Diversification away from euro-based assets is a very timely hedge
Published 12/08/2010 | 05:00
FEELING a little depressed about your share portfolio? Need cheering up?
Here's a thought: the euros in your pocket have rallied more than 7pc against a basket of currencies since June when the single currency hit a four-year low as doom mongers (including Sharescope) worried about the euro's disintegration.
In retrospect, the European Union-led €750bn regional aid package acted as some kind of floor for the currency and marked the beginning of a new period of optimism which has been copper-fastened by the unexpected strength of the German economy.
Still, it is a sign of just how bad things are that the markets welcome the IMF-funded bailout of the people who brought us Aristotle, Plato and Alexander the Great.
The important question is whether this bounce is desirable and whether it will last.
The answer is probably 'no' in both cases.
The German economy's rebound is export-led and those sales have benefited from the weak euro, just as our own economy is beginning to show new signs of life as exports to the UK begin to pick up following months of currency weakness.
With both the private sector and the public sector reluctant to take further wage cuts or work much harder, the only way we can continue to improve our competitiveness is by devaluing our currency.
The recent gains for the euro are not good news for Europe's exporters and it is difficult to see policy makers welcoming further gains.
Luckily, perhaps, those gains are unlikely to last long. It is impossible to predict what the trigger for a new crisis will be.
Currency movements are too opaque and too mysterious, but there are so many potential triggers that it is inevitable that something will pop out of the blue and knock the euro back, just as the Greek crisis did.

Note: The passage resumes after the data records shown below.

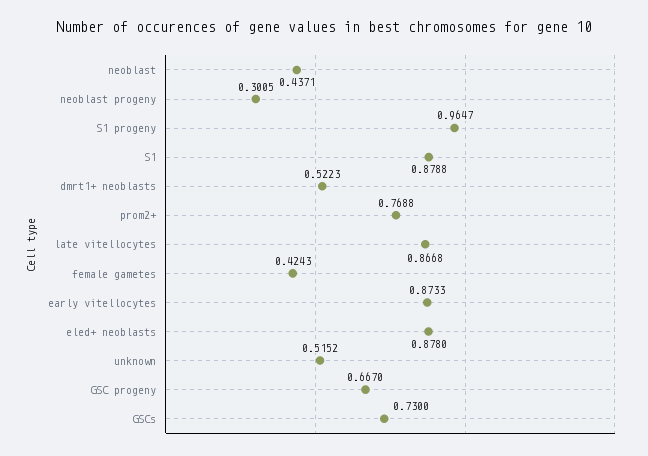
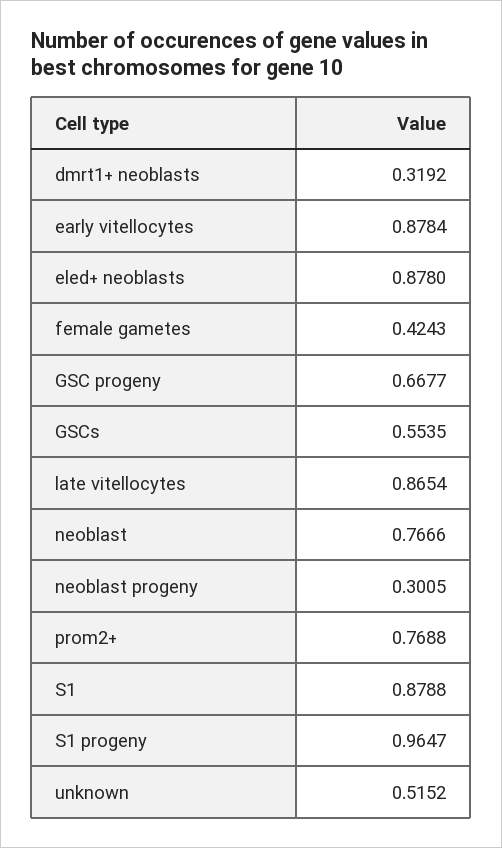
neoblast: 0.4371 -> 0.7666
dmrt1+ neoblasts: 0.5223 -> 0.3192
late vitellocytes: 0.8668 -> 0.8654
early vitellocytes: 0.8733 -> 0.8784
GSC progeny: 0.667 -> 0.6677
GSCs: 0.73 -> 0.5535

Let's take Ireland -- the euro-zone country after Greece which is currently being forced to pay the most to borrow money because the markets have little faith in our ability to repay.
What will happen to Ireland if the European Commission rules next month that the fantastical plan to allow Anglo Irish to somehow morph into a business lender is just that: fantastical?
We have been told endlessly that the forced closure of Anglo would cost tens of billions of euros. This would cause havoc for Ireland which would have to borrow vast amounts of money immediately.
The decision now rests with a few European civil servants, who have been asked to consider whether Anglo has a chance of becoming a viable bank rather than worry about Ireland's borrowing requirements.
Nobody knows what the officials will decide but it is quite obvious that any decision to close down Anglo would pose a threat to Ireland's economic independence and, therefore, to the euro itself.
A decision to close down Anglo would be like flicking on a light in a dark cave to reveal predators lurking around every corner.
It would highlight the Government's inability to honour the bank guarantee if a lender really did go under; the funds that are still needed to save the other banks when they fail to sell off units or merge; the failure to cut spending rather than talking about it; the unsustainable cost of borrowing on the bond markets; and a falling property market vulnerable to any interest rate rise.
It is all too easy to see how a decision on Anglo could trigger a major crisis. It may well not happen, but there are similar skeletons in cupboards right across the eurozone.
Some day soon, somewhere in Europe, one or two of those cupboards will be opened and the bones will come crashing to the floor.
Don't be fooled by the euro's recent gains. They cannot last. Even if they are not temporary, the risk is simply too great to hold all your assets in euros.
It is bad enough that most people's biggest asset is a house which is losing value by the day and which must be paid for in a currency that many of the world's biggest investors believe to be doomed.
While the break-up of the eurozone still seems far-fetched, anybody who wants to protect their savings would do well to assume it will happen.
What, after all, do you have to lose by diversifying beyond the eurozone?